(Rendered images with source text)
>>>>

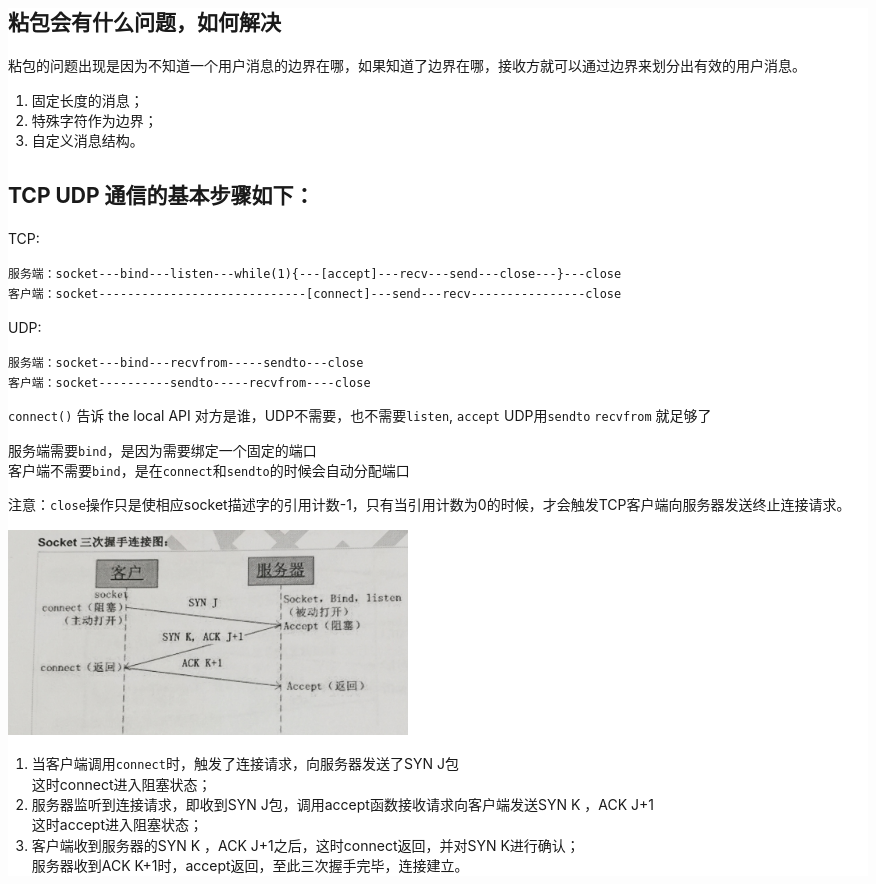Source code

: ## 粘包会有什么问题，如何解决
粘包的问题出现是因为不知道一个用户消息的边界在哪，如果知道了边界在哪，接收方就可以通过边界来划分出有效的用户消息。
1. 固定长度的消息；
2. 特殊字符作为边界；
3. 自定义消息结构。

## TCP UDP 通信的基本步骤如下：
TCP:

    服务端：socket---bind---listen---while(1){---[accept]---recv---send---close---}---close
    客户端：socket-----------------------------[connect]---send---recv----------------close
UDP:

    服务端：socket---bind---recvfrom-----sendto---close
    客户端：socket----------sendto-----recvfrom----close

`connect()` 告诉 the local API 对方是谁，UDP不需要，也不需要`listen`, `accept`
UDP用`sendto` `recvfrom` 就足够了

服务端需要`bind`，是因为需要绑定一个固定的端口\
客户端不需要`bind`，是在`connect`和`sendto`的时候会自动分配端口

注意：`close`操作只是使相应socket描述字的引用计数-1，只有当引用计数为0的时候，才会触发TCP客户端向服务器发送终止连接请求。

<img src="resources/image.png" alt="drawing" style="width:400px;"/>

1. 当客户端调用`connect`时，触发了连接请求，向服务器发送了SYN J包\
这时connect进入阻塞状态；
2. 服务器监听到连接请求，即收到SYN J包，调用accept函数接收请求向客户端发送SYN K ，ACK J+1 \
这时accept进入阻塞状态；
3. 客户端收到服务器的SYN K ，ACK J+1之后，这时connect返回，并对SYN K进行确认；\
服务器收到ACK K+1时，accept返回，至此三次握手完毕，连接建立。
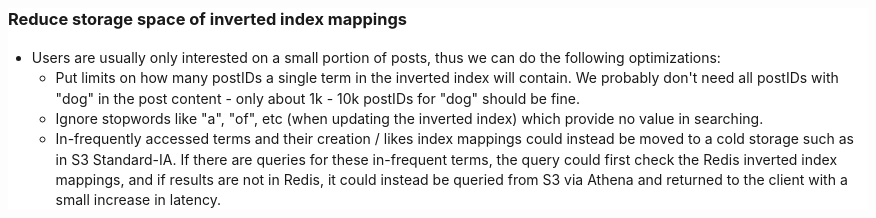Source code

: ### Reduce storage space of inverted index mappings

- Users are usually only interested on a small portion of posts, thus we can do the following optimizations:
  - Put limits on how many postIDs a single term in the inverted index will contain. We probably don't need all postIDs with "dog" in the post content - only about 1k - 10k postIDs for "dog" should be fine.
  - Ignore stopwords like "a", "of", etc (when updating the inverted index) which provide no value in searching.
  - In-frequently accessed terms and their creation / likes index mappings could instead be moved to a cold storage such as in S3 Standard-IA. If there are queries for these in-frequent terms, the query could first check the Redis inverted index mappings, and if results are not in Redis, it could instead be queried from S3 via Athena and returned to the client with a small increase in latency.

<<<<

* _What is needed_: From the records above, write out exactly the lines that begin at the line with "2. 服务器监听到连接请求，即收到SYN J包，调用accept函数接收请求向客户端发送SYN" and end at the line with "- Users are". Pictures must not appear in the output.

* _Expected answer_:
2. 服务器监听到连接请求，即收到SYN J包，调用accept函数接收请求向客户端发送SYN K ，ACK J+1 \
这时accept进入阻塞状态；
3. 客户端收到服务器的SYN K ，ACK J+1之后，这时connect返回，并对SYN K进行确认；\
服务器收到ACK K+1时，accept返回，至此三次握手完毕，连接建立。
Source code

: ### Reduce storage space of inverted index mappings

- Users are usually only interested on a small portion of posts, thus we can do the following optimizations:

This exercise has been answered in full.